Either way, Israel’s most famous living politician who has had a back seat role for the last year, is now back in the limelight. 

Supporters of Netanyahu, 72, often portray him as the only Israeli politician capable of leading the country, and he capitalizes on that image of being the nation’s savior, often choosing polarizing stances and portraying his rivals as enemies.

He is admired by many for campaigning against Iran’s nuclear program, putting in place a cutting-edge Covid-19 vaccine program, supporting Jewish settlements on disputed territory Palestinians hope will form part of a future state, helping ease Israel’s isolation in the Arab world by working to normalize ties with Gulf Arab kingdoms and for his close friendship with former President Donald Trump

Netanyahu enjoyed a strong relationship with former President Donald Trump.Doug Mills / Pool via Getty Images file

His critics accuse him of eroding the country’s democratic foundations by seeking to weaken judicial independence, strengthening right-wing extremism and giving a boost to the state’s Jewish identity at the expense of its Arab citizens.

“Either you like Bibi, or you do not like Bibi,” said Hebrew University political scientist professor Gideon Rahat.

A long-running corruption case will hang over Netanyahu during any upcoming elections as it has during the past four votes.  

The dividing issues among the electorate have been and will be more about personality than ideology, said Rahat, who said that the majority of the Israeli voters chose right-wing parties in the last election and are likely to do so again in the upcoming one.

“It’s all about Netanyahu reshuffling the cards again and again until he will win,” he added.

Netanyahu can effectively hold Israeli politics hostage: He has enough support in the right to prevent his rivals from creating an alternative right-wing coalition while those in the centrist and left-wing parties also lack enough popularity to form a government, Rahat said. 

Polls done in the last few days show that the right has grown even stronger and much of that growth was among those who would support Netanyahu, while right-wing parties that did not want to sit in a government with him had lost support. 

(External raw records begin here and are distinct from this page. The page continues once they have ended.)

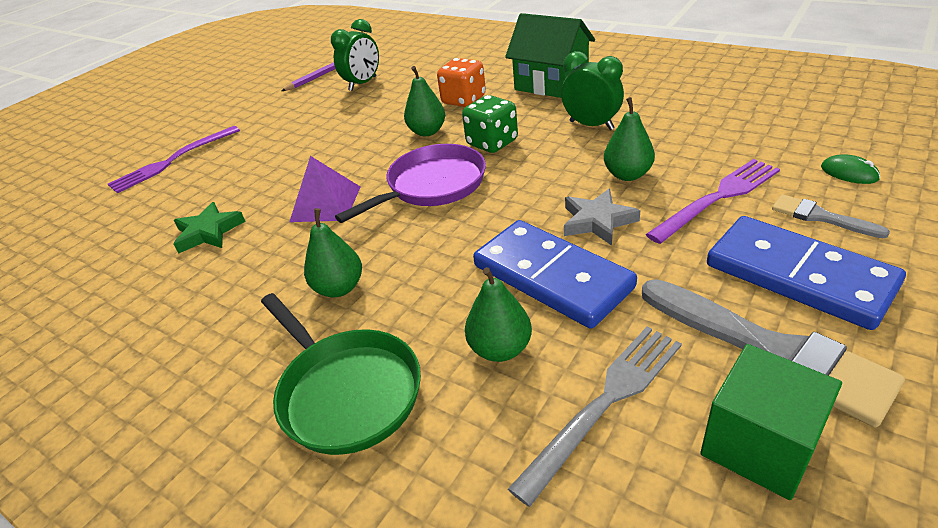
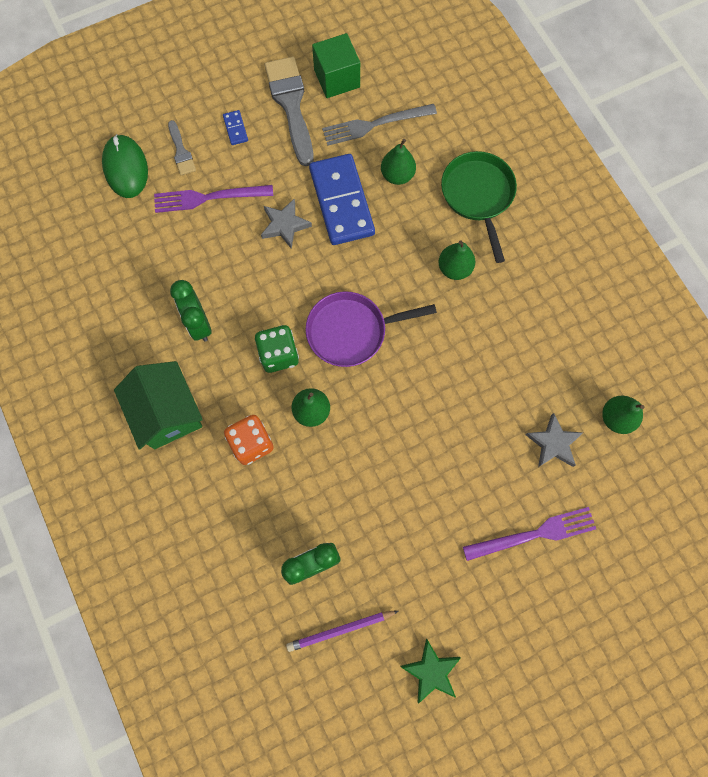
camera: 155 degrees left, 35 degrees up
green star [174,202,246,253] -> green star moved to [401,639,461,704]
purple pyramid [289,156,360,222] -> none
green pear [604,97,655,181] -> green pear moved to [602,396,644,434]
blue domino [707,216,906,330] -> blue domino [223,110,248,145], size x0.40
green mouse [821,155,880,184] -> green mouse [102,134,148,198], size x1.99
none -> grey star [526,413,583,467]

“The center moved to the right, the right went further to the right and the far-right went to the extreme-right,” said political strategist Aviv Bushinsky, Netanyahu’s former chief of staff and adviser.

Netanyahu himself, despite his optimistic comments, has hedged his bets and is in the midst of intense efforts to make use of a legislative option that allows him to form a new coalition that places him at the government’s helm.  

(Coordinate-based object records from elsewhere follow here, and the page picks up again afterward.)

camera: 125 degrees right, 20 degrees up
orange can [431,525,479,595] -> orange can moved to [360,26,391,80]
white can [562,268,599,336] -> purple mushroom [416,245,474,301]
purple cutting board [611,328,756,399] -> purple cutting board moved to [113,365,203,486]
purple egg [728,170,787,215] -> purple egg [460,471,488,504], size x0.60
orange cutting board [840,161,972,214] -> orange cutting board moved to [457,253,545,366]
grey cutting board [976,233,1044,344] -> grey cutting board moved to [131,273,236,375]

“For some right-wingers” a Netanyahu-led nationalistic government “is a dream about to come true,” Bushinsky said. “They see the light at the end of the tunnel, in which they will have a majority ... ultra-religious, right wing coalition and they do not need to compromise with any other party, not from the left, not anti-religious, not even a center party.” 

The worry of many centrists and those on the country’s left is that should Netanyahu form an all-right nationalistic coalition, it would pass legislation harmful to Israeli democracy. 

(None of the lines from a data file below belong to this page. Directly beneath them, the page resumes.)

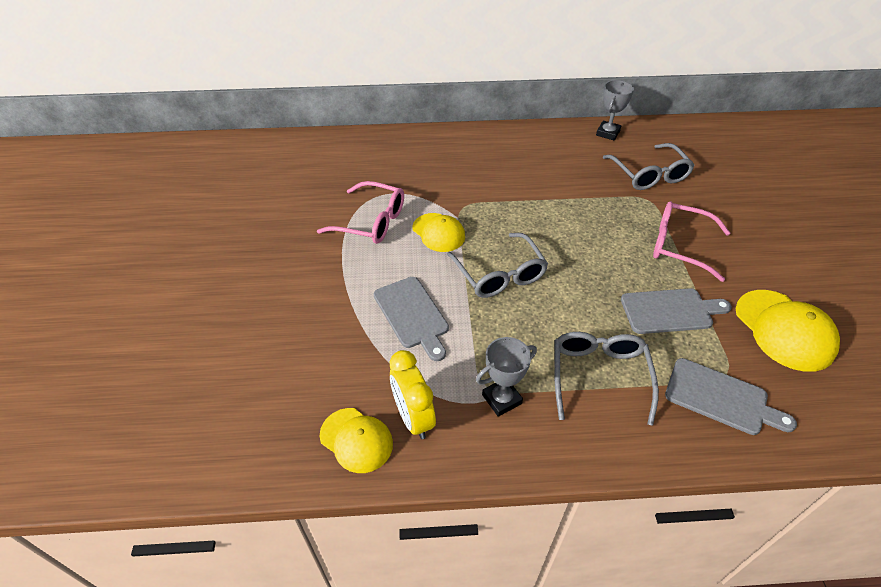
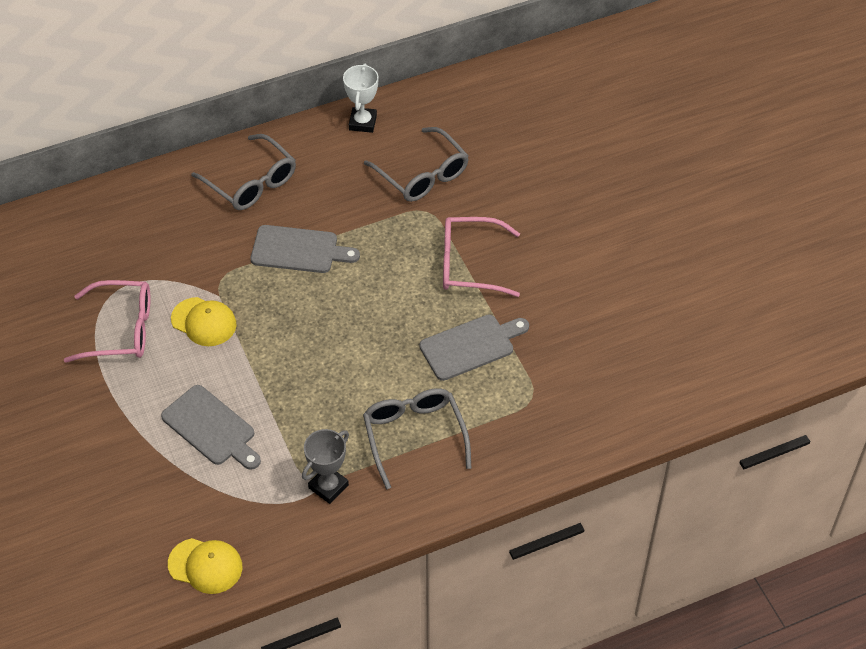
camera: 20 degrees left, 5 degrees up
yellow clock [390,350,436,439] -> none
grey glasses [447,233,548,298] -> grey glasses moved to [191,134,296,210]
grey trophy [596,80,634,141] -> white trophy [343,63,379,133]
grey cutting board [665,358,797,435] -> grey cutting board moved to [251,225,360,273]
yellow cap [736,290,840,372] -> none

Israeli Foreign Affairs Minister Yair Lapid will become interim prime minister. Ilia Yefimovich / Picture Alliance via AP

“They might try to limit the power of the courts and the power of other bodies and to place centralized power in the hands of the prime minister,” Rahat said.

Netanyahu’s most immediate rival is Foreign Minister Yair Lapid, of the centrist Yesh Atid party, whose support has also grown, and who in the last election and in the last polls was shown to be the second most popular leader. He is due to become interim prime minister. 

“It is really a do-or-die campaign for both candidates, Yair Lapid as the new leader of the center and Netanyahu as the right-wing leader of 26 years,” Bushinsky said.

CLARIFICATION (June 29, 2022, 12:23 p.m. ET): This article has been changed to reflect that Jewish settlements are on disputed land that Palestinians hope will form part of a future state.